» SÉRIE D'EXERCICES
A. Dans l'extrait sur le rapport de Terra Nova, sous quel titre Jean-François Copé a-t-il publié son communiqué de presse ?
B. Citez toutes les personnes qui, selon l'extrait sur le rapport de Terra Nova, se sont désolidarisées publiquement de ce rapport.
C. Recopiez, s'il vous plaît, le passage de l'extrait sur le rapport de Terra Nova compris entre « Cette débandade s’explique » et « de Terra Nova. », bornes incluses.

» EXTRAIT FOURNI
• • • • •

Le rapport de Terra Nova, « Gauche : quelle majorité électorale pour 2012 » (à lire ici), a déjà fait couler beaucoup d’encre. Mais si la production de débats fait sans doute partie du travail d’un centre d’études, les rédacteurs du rapport n’avaient sans doute pas imaginé la polémique qui a entouré sa parution.

Le président du Laboratoire des idées du PS (le député de la Nièvre, Christian Paul), le responsable des études du PS (Alain Bergounioux), l’ancien chargé des études d’opinion au sein du parti (Gérard le Gall) et son spécialiste des questions électorales (Alain Richard) se sont, en effet, tous, désolidarisés publiquement de ce rapport. Il est pourtant censé être la première pierre de l’édifice que la fondation progressiste dirigée par Olivier Ferrand veut construire pour la campagne de 2012 du parti socialiste…

Cette débandade s’explique d’abord par l’instrumentalisation, « habile et cynique », dixit Olivier Ferrand, de ce rapport par le président de l’UMP. Jean-François Copé a, en effet, publié, quelques jours après la parution du rapport, un communiqué de presse titré « Le PS tire un trait sur les classes populaires ».

Depuis, les rédacteurs du rapport rament à longueur de colonnes pour rectifier l’effet désastreux produit par cette lecture caricaturée, mais possible, de la note de Terra Nova.

• • • • •

» DONNÉES ENREGISTRÉES

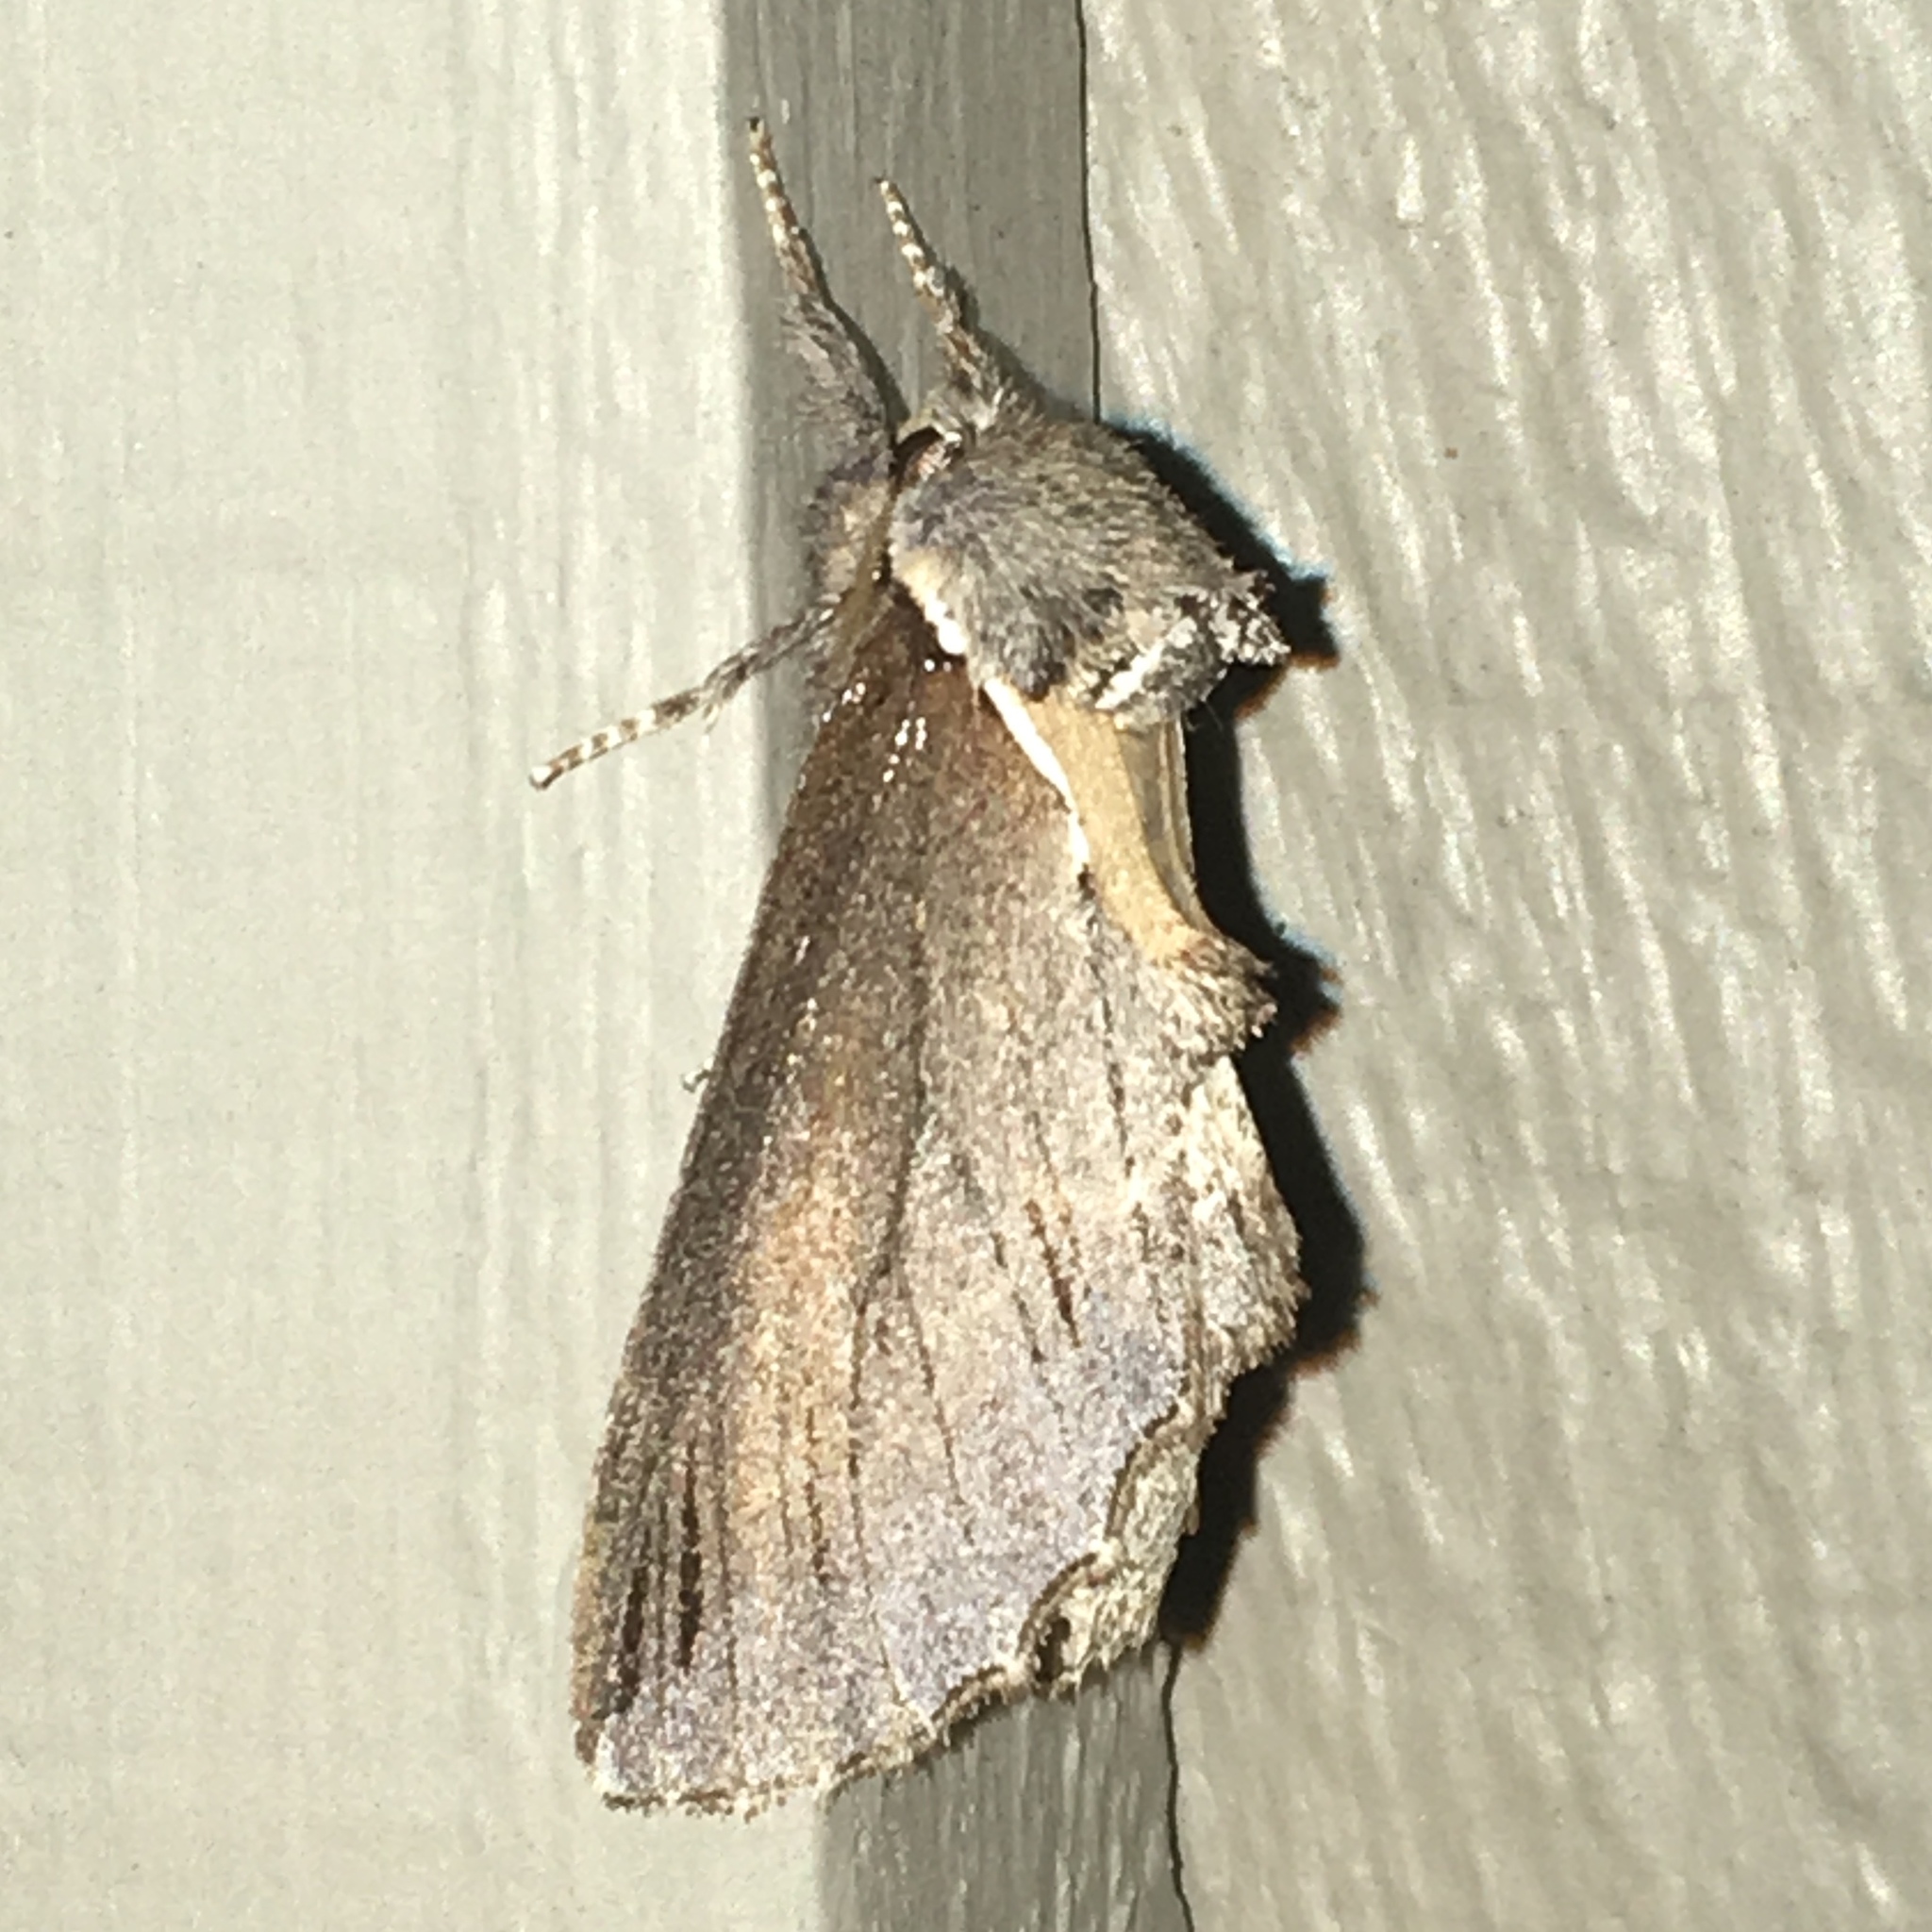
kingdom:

• • • • •

» RÉSULTATS DES EXERCICES
A. « Le PS tire un trait sur les classes populaires »

B. Christian Paul, Alain Bergounioux, Gérard le Gall, Alain Richard

C.
Cette débandade s’explique d’abord par l’instrumentalisation, « habile et cynique », dixit Olivier Ferrand, de ce rapport par le président de l’UMP. Jean-François Copé a, en effet, publié, quelques jours après la parution du rapport, un communiqué de presse titré « Le PS tire un trait sur les classes populaires ».

Depuis, les rédacteurs du rapport rament à longueur de colonnes pour rectifier l’effet désastreux produit par cette lecture caricaturée, mais possible, de la note de Terra Nova.